Refleksi : Apakah ada sesuatu yang telah teruji pada sang syeh dan oleh karena itu namanya Syeh Puji ataukah karena namanya Pujiono?
Minggu, 08 Maret 2009 , 07:53:00 DROP: Syekh Puji didampingi istri tuanya.(jpnn) |
Kasat Reskrim Polwiltabes Semarang AKBP Roy Hardi Siahaan mengungkapkan, pria kaya-raya yang tinggal di Desa Jambu, Kecamatan Bedono, Kabupaten Semarang, Jateng, itu tidak kooperatif selama penyidikan. Jawaban yang disampaikan kerap berubah-ubah saat penyidik membacakan ulang jawaban yang telah disampaikan.
Menurut Roy, dalam proses pemeriksaan kemarin, sebanyak 32 pertanyaan dilontarkan kepada pemilik Ponpes Miftahul Jannah tersebut.
Roy mengungkapkan, materi pertanyaan masih seputar proses terjadinya pernikahan secara siri Syekh Puji dengan Lutviana Ulfa, bocah 12 tahun.
"Jawaban yang ia (Syekh Puji, Red) berikan berbelit-belit. Ini kurang memuluskan jalannya pemeriksaan. Tadi (Jumat malam, Red) sebenarnya mau dituntaskan tapi kondisi fisiknya (Syekh Puji) tidak memungkinkan. Jadi pemeriksaan dihentikan," ujarnya.
Karena itu, masih menurut Roy, pemeriksaan Syekh Puji akan dilanjutkan Rabu (12/3) mendatang.
"Pemeriksaan masih belum tuntas. Kami masih banyak pertanyaan yang akan diajukan kepada yang bersangkutan," tambahnya.
Penundaan pemeriksaan, lanjut Roy, juga atas permintaan Syekh Puji yang kondisi kesehatannya drop.

## Yang Harus Dikerjakan
Tulis sambungan berita pemeriksaan Syekh Puji di atas, dimulai tepat setelah kalimat terakhirnya.

## Data
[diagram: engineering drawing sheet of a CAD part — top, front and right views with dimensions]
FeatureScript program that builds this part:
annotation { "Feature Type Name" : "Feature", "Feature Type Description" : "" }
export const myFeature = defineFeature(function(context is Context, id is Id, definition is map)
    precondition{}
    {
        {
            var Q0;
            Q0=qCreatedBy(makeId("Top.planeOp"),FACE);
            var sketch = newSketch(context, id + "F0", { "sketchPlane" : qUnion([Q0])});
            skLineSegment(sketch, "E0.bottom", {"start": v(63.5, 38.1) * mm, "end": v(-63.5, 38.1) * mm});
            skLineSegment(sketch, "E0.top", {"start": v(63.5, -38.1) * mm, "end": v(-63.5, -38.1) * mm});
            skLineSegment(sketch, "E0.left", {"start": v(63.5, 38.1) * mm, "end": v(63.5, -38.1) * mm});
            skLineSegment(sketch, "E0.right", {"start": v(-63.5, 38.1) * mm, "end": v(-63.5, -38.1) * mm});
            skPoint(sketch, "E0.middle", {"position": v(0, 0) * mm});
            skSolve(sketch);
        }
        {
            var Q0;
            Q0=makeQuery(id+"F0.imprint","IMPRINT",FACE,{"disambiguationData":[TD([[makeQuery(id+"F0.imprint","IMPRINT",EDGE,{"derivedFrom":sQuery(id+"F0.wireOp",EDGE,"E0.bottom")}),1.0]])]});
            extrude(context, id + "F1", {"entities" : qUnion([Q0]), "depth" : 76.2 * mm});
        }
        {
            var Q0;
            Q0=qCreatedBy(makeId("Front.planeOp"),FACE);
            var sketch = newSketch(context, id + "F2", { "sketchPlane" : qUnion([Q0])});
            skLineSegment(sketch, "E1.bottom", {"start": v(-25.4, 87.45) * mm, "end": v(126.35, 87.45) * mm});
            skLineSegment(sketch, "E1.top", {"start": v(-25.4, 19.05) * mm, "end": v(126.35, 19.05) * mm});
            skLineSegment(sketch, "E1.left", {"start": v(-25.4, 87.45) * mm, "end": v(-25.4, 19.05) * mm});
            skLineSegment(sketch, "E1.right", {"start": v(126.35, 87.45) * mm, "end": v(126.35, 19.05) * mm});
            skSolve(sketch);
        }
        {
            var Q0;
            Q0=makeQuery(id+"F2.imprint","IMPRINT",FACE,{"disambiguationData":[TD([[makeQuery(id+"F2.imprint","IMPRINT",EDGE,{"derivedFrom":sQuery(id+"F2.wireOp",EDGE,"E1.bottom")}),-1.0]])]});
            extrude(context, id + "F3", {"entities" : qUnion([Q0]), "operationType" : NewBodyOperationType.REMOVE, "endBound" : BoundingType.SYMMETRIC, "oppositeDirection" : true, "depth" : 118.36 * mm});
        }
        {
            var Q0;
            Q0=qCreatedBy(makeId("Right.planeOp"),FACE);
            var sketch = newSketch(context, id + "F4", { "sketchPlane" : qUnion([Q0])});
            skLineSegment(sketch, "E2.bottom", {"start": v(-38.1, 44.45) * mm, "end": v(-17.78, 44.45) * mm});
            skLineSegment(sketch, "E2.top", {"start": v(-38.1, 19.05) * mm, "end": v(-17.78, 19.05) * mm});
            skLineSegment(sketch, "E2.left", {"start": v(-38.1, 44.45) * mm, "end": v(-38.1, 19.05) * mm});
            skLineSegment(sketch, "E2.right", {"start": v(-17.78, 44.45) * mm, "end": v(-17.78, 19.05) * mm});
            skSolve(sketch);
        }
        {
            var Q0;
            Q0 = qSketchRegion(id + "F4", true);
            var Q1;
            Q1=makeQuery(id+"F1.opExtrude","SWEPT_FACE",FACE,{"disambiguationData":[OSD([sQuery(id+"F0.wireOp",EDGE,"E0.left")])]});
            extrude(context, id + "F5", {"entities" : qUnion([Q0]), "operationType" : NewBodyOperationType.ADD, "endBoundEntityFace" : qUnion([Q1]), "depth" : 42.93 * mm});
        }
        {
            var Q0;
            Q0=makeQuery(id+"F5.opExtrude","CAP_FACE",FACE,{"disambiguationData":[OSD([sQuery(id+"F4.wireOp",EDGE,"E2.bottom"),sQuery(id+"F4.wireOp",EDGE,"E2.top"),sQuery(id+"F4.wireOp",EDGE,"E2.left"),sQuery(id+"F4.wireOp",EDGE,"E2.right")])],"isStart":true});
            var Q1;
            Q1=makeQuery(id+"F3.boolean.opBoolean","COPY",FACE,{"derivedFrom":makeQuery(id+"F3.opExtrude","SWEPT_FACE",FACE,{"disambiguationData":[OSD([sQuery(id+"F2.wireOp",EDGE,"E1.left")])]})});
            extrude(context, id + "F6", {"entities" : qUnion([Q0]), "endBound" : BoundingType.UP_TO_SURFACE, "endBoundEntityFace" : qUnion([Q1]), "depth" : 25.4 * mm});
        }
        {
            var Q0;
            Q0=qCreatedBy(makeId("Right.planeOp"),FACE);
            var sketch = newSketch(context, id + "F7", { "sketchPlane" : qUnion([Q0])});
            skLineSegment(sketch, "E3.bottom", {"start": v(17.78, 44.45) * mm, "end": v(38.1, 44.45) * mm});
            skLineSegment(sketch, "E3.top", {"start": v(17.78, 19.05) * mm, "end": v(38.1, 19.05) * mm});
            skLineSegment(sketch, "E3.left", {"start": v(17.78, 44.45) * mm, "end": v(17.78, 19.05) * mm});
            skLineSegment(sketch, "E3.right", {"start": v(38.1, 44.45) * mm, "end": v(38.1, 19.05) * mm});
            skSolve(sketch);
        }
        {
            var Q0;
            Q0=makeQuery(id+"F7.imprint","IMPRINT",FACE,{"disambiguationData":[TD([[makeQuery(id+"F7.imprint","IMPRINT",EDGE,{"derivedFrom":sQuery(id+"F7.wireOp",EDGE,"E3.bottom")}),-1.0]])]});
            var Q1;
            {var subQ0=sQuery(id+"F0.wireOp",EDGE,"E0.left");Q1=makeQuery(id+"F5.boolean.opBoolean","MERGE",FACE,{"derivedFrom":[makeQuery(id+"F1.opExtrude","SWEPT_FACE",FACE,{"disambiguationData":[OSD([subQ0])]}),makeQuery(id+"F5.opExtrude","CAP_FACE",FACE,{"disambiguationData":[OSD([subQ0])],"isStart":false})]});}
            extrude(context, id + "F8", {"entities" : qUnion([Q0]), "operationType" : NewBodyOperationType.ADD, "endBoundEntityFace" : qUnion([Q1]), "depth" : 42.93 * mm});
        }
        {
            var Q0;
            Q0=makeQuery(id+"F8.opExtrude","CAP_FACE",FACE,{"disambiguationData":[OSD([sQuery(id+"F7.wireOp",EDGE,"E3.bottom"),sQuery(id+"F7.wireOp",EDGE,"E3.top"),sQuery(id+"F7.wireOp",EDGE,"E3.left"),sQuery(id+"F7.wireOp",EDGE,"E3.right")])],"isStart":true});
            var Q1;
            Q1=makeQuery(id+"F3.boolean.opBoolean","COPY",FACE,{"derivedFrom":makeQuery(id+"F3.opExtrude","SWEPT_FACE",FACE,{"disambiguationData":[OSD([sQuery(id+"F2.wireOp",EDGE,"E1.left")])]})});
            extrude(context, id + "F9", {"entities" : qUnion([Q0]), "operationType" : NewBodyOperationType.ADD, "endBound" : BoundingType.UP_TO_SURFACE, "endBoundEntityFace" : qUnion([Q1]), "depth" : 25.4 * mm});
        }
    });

## Jawaban
"Pemeriksaan kita lanjutkan Rabu (12/3) sekira pukul 09.00 seperti yang disepakati oleh yang bersangkutan. Pemeriksaan nantinya masih terkait UU Perlindungan Anak dan KUHP," ujarnya.
Seperti diketahui, Puji diperiksa lantaran menikah siri dengan Lutviana Ulfa. Pernikahan Puji-Ulfa dianggap polisi menyalahi UU 1 Tahun 1974 tentang Perkawinan, dan UU Nomor 23 Tahun 2002 tentang Perlindungan Anak.
DUKUNG POLISI
Terpisah, Komisi Nasional Hak Asasi Manusia (Komnas HAM) mendukung langkah kepolisian memproses Syekh Puji. Alasannya, jika kasus tersebut tidak ditangani, mengakibatkan dampak buruk bagi bocah perempuan pada umumnya.
"Saya lihat langkah polisi ini sudah sesuai instrumen hukum seperti KUHP, UU Perkawinan, serta UU Perlindungan Anak," kata anggota Komnas HAM Johny Nelson Simanjuntak usai seminar bertema Golput: Antara Haram dan HAM di ruang Serbaguna DPRD Jateng, Sabtu (7/3).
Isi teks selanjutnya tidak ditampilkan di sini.